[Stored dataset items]
----------------------------------------

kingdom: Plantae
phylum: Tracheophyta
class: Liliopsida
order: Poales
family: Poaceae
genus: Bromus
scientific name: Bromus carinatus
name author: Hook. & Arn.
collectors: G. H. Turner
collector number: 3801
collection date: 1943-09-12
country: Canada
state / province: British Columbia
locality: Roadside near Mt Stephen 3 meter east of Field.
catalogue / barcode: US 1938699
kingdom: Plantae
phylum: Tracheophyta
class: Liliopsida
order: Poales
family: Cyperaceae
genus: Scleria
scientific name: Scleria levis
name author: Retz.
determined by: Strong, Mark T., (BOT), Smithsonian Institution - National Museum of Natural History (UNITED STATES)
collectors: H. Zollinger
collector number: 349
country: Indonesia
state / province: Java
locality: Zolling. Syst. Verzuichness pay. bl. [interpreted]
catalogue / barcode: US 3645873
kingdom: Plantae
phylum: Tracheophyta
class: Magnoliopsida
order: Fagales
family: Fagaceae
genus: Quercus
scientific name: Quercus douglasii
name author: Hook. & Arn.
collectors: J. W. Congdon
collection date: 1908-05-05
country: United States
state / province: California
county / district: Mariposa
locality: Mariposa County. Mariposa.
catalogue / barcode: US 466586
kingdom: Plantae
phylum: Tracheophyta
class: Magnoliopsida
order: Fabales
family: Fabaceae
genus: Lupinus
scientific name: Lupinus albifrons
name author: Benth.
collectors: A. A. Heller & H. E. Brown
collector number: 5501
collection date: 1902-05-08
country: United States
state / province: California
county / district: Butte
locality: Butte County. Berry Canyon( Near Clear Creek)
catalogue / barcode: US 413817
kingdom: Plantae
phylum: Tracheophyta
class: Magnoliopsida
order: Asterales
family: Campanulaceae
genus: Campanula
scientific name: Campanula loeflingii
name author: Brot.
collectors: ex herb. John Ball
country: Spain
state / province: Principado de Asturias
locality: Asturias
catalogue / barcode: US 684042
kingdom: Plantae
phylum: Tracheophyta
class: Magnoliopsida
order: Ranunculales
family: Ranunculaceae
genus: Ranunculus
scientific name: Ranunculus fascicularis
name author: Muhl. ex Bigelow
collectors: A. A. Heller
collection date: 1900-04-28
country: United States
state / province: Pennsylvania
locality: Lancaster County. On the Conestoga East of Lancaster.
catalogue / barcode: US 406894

----------------------------------------

**Directions for this task:** Reproduce the data above, substituting "date collected" for every occurrence of "collection date" and leaving everything else unchanged.

**Result for this task:**
kingdom: Plantae
phylum: Tracheophyta
class: Liliopsida
order: Poales
family: Poaceae
genus: Bromus
scientific name: Bromus carinatus
name author: Hook. & Arn.
collectors: G. H. Turner
collector number: 3801
date collected: 1943-09-12
country: Canada
state / province: British Columbia
locality: Roadside near Mt Stephen 3 meter east of Field.
catalogue / barcode: US 1938699
kingdom: Plantae
phylum: Tracheophyta
class: Liliopsida
order: Poales
family: Cyperaceae
genus: Scleria
scientific name: Scleria levis
name author: Retz.
determined by: Strong, Mark T., (BOT), Smithsonian Institution - National Museum of Natural History (UNITED STATES)
collectors: H. Zollinger
collector number: 349
country: Indonesia
state / province: Java
locality: Zolling. Syst. Verzuichness pay. bl. [interpreted]
catalogue / barcode: US 3645873
kingdom: Plantae
phylum: Tracheophyta
class: Magnoliopsida
order: Fagales
family: Fagaceae
genus: Quercus
scientific name: Quercus douglasii
name author: Hook. & Arn.
collectors: J. W. Congdon
date collected: 1908-05-05
country: United States
state / province: California
county / district: Mariposa
locality: Mariposa County. Mariposa.
catalogue / barcode: US 466586
kingdom: Plantae
phylum: Tracheophyta
class: Magnoliopsida
order: Fabales
family: Fabaceae
genus: Lupinus
scientific name: Lupinus albifrons
name author: Benth.
collectors: A. A. Heller & H. E. Brown
collector number: 5501
date collected: 1902-05-08
country: United States
state / province: California
county / district: Butte
locality: Butte County. Berry Canyon( Near Clear Creek)
catalogue / barcode: US 413817
kingdom: Plantae
phylum: Tracheophyta
class: Magnoliopsida
order: Asterales
family: Campanulaceae
genus: Campanula
scientific name: Campanula loeflingii
name author: Brot.
collectors: ex herb. John Ball
country: Spain
state / province: Principado de Asturias
locality: Asturias
catalogue / barcode: US 684042
kingdom: Plantae
phylum: Tracheophyta
class: Magnoliopsida
order: Ranunculales
family: Ranunculaceae
genus: Ranunculus
scientific name: Ranunculus fascicularis
name author: Muhl. ex Bigelow
collectors: A. A. Heller
date collected: 1900-04-28
country: United States
state / province: Pennsylvania
locality: Lancaster County. On the Conestoga East of Lancaster.
catalogue / barcode: US 406894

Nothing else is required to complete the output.